TEXT SHOWN.

A friend of mine - well more of a colleague really, let’s call him Steve, uses the following system to decide who pays the bill when he goes out to dinner with his girlfriend: they roll a dice, and if the outcome is a 1, 2, 3 or 4, he pays. Otherwise she pays.
So far so good. But his girlfriend thought that he was paing too often (yes, he’s found a good one), so he came up with the following additional rule: noone should pay more than twice in a row. Meaning that if he has payed the last 2 times, the next time they go out, she will automatically pay, no need to roll the dice. Same for her.
Now the question is: what is the proportion of the time that he will be paying ? Intuitively, we can tell it will be closer to 0.5, but how much closer ?

BRIEF 1.
Reproduce the passage about Steve's dice rule from "A friend of" through "Same for her.", changing "girlfriend" to "partner".
BRIEF 2.
Extend the passage on the dice rule for paying the dinner bill, picking up after its final sentence.

INFORMATION SUPPLIED.
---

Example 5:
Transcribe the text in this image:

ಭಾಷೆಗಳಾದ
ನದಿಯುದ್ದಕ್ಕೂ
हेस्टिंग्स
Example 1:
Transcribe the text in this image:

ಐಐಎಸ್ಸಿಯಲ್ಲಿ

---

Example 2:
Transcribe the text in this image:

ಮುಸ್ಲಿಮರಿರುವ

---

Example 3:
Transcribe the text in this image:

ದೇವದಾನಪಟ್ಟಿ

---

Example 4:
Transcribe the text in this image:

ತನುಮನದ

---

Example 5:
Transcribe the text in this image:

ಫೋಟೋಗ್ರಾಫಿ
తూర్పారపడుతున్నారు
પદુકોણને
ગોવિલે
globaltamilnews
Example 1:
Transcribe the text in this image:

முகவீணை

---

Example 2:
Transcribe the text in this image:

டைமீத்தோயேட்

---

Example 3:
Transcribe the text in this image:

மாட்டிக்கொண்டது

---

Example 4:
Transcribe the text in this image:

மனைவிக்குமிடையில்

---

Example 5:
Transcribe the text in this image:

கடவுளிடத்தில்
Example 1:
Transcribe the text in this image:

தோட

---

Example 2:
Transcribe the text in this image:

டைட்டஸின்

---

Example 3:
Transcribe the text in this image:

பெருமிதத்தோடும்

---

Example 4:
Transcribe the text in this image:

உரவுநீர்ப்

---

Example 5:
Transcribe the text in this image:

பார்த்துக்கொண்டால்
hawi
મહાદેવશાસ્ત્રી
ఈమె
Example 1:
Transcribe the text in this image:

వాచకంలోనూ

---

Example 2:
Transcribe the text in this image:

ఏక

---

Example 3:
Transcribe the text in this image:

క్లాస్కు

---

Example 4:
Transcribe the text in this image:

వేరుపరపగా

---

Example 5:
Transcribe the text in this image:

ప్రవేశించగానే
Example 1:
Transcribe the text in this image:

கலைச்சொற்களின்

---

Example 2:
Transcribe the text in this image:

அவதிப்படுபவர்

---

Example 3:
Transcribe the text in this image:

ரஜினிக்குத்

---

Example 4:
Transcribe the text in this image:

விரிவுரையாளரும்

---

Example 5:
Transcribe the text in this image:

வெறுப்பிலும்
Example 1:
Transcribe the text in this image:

TASK RESPONSE 1.
A friend of mine - well more of a colleague really, let’s call him Steve, uses the following system to decide who pays the bill when he goes out to dinner with his partner: they roll a dice, and if the outcome is a 1, 2, 3 or 4, he pays. Otherwise she pays.
So far so good. But his partner thought that he was paing too often (yes, he’s found a good one), so he came up with the following additional rule: noone should pay more than twice in a row. Meaning that if he has payed the last 2 times, the next time they go out, she will automatically pay, no need to roll the dice. Same for her.

TASK RESPONSE 2.
roll_dice = function(roll1, roll2){
if(roll1 == 1 && roll2 == 1){
0
}
else if(roll1 == 0 && roll2 ==0){
1
}
else{
r = floor(runif(1, 1, 7))
(r <= 4)
}
}
simul = function(n){
roll1 = -1
roll2 = -1
rolls = NULL
for(i in 1:n){
r = roll_dice(roll1, roll2)
roll2 = roll1
roll1 = r
rolls = c(rolls, r)
}
rolls
}
Here’s the plot of the proportion of the time that Steven pays as a function of the number of times they went out:
n = 100000
s = cumsum(simul(n))
x = 1:n
y = mapply(function(x, y) x/y, s, 1:n)
plot(x, y, type="l", xlab="Number of dates", ylab="% of the time Steven pays", ylim=c(0.55,0.56), col="red")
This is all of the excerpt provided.